We studied 26 non-dialysed patients with chronic renal failure [creatinine clearance (CCr) 32.6 +/- 12.7 ml/min]. They were divided into three groups according to their CCr and serum intact parathyroid hormone (PTH) and were given 0.5 micrograms/day oral calcitriol (calcitriol group, n = 8), 3 g/day calcium carbonate (CaCO3 group, n = 10), or neither (control uraemic group, n = 8). Serum intact PTH decreased from 154 +/- 75 to 90 +/- 43 pg/ml in the calcitriol group (P < 0.01) and from 162 +/- 97 to 77 +/- 62 pg/ml in the CaCO3 group (P < 0.001). Calcium carbonate was also effective in suppressing serum tartrate-resistant acid phosphatase, alkaline phosphatase and intact osteocalcin levels, while calcitriol did not suppress serum osteocalcin. Secretion of interleukin-1 beta (IL-1 beta) and tumour necrosis factor-alpha (TNF-alpha) by phytohaemagglutinin A (PHA)-activated peripheral blood mononuclear cells (PBMC) was greater in uraemic patients than in age-matched healthy controls (n = 8).
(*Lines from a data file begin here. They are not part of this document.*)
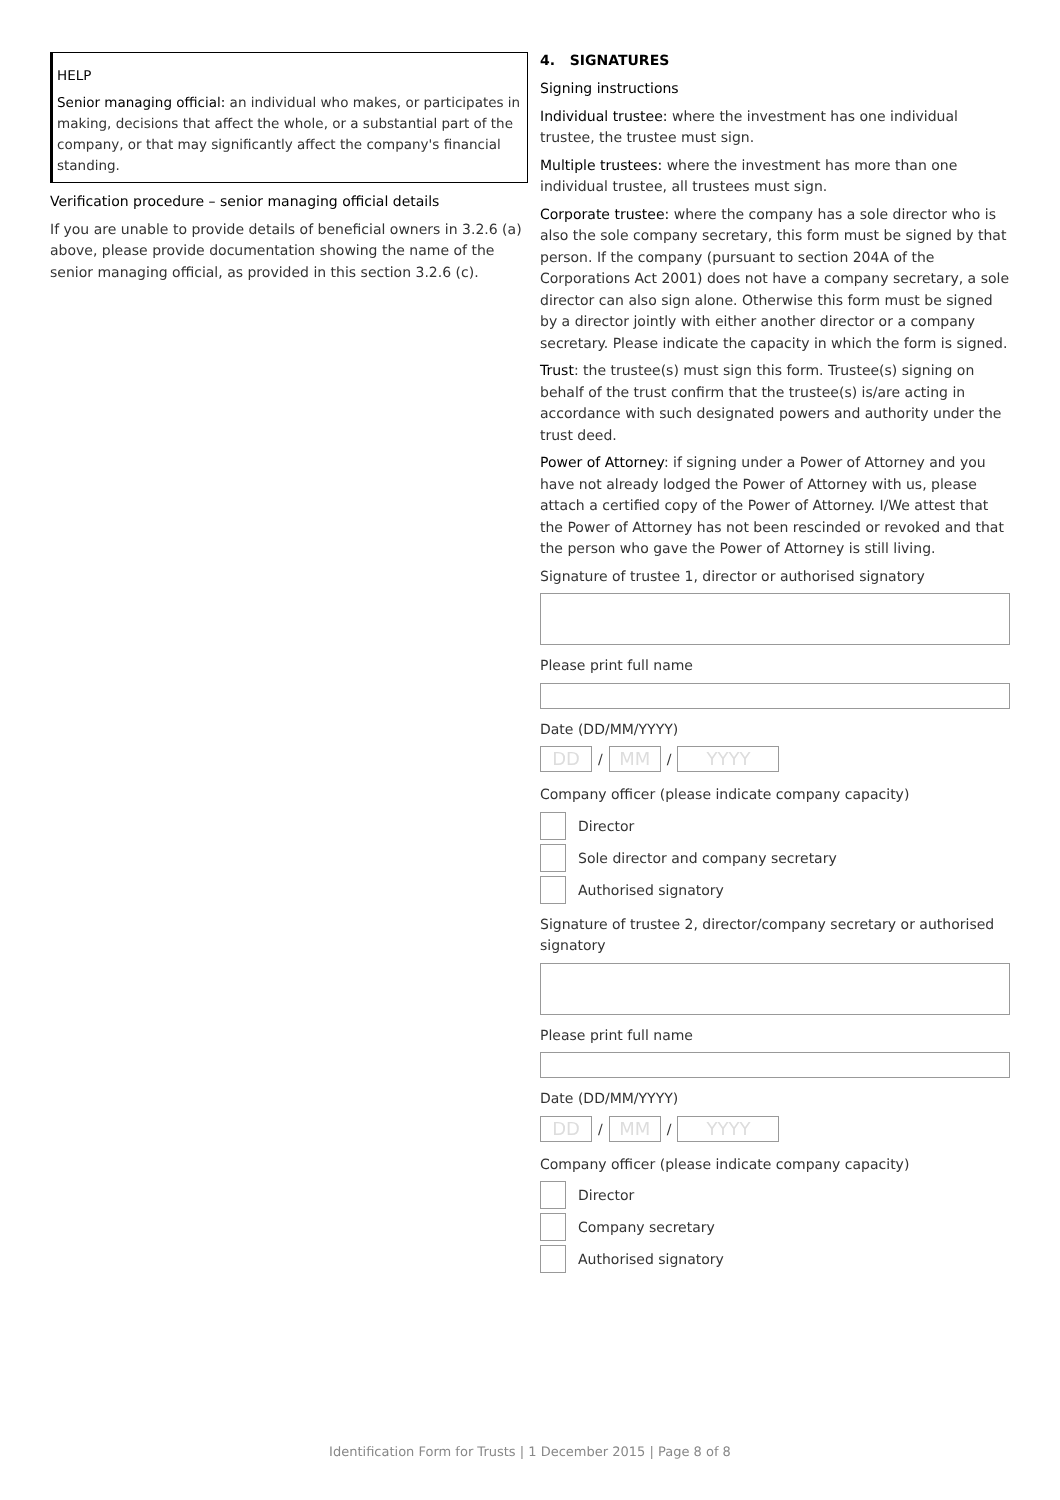HELP
Senior managing official: an individual who makes, or participates in making, decisions that affect the whole, or a substantial part of the company, or that may significantly affect the company's financial standing.
Verification procedure – senior managing official details
If you are unable to provide details of beneficial owners in 3.2.6 (a) above, please provide documentation showing the name of the senior managing official, as provided in this section 3.2.6 (c).
4. SIGNATURES
Signing instructions
Individual trustee: where the investment has one individual trustee, the trustee must sign.
Multiple trustees: where the investment has more than one individual trustee, all trustees must sign.
Corporate trustee: where the company has a sole director who is also the sole company secretary, this form must be signed by that person. If the company (pursuant to section 204A of the Corporations Act 2001) does not have a company secretary, a sole director can also sign alone. Otherwise this form must be signed by a director jointly with either another director or a company secretary. Please indicate the capacity in which the form is signed.
Trust: the trustee(s) must sign this form. Trustee(s) signing on behalf of the trust confirm that the trustee(s) is/are acting in accordance with such designated powers and authority under the trust deed.
Power of Attorney: if signing under a Power of Attorney and you have not already lodged the Power of Attorney with us, please attach a certified copy of the Power of Attorney. I/We attest that the Power of Attorney has not been rescinded or revoked and that the person who gave the Power of Attorney is still living.
Signature of trustee 1, director or authorised signatory
Please print full name
Date (DD/MM/YYYY)
DD
/
MM
/
YYYY
Company officer (please indicate company capacity)
Director
Sole director and company secretary
Authorised signatory
Signature of trustee 2, director/company secretary or authorised signatory
Please print full name
Date (DD/MM/YYYY)
DD
/
MM
/
YYYY
Company officer (please indicate company capacity)
Director
Company secretary
Authorised signatory
Identification Form for Trusts | 1 December 2015 | Page 8 of 8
Calcitriol was effective in suppressing secretion of both cytokines, while calcium carbonate was capable of suppressing only TNF-alpha secretion. CCr decreased from 37.4 +/- 15.4 to 33.0 +/- 11.8 ml/min (P < 0.05) in the CaCO3 group, while it did not decrease in either the calcitriol group or the control uraemic group during a 6 month period. These results suggest that supplementation with calcitriol is necessary to maintain bone formation and normalize IL-1 beta and TNF-alpha secretion by activated PBMC in uraemic patients.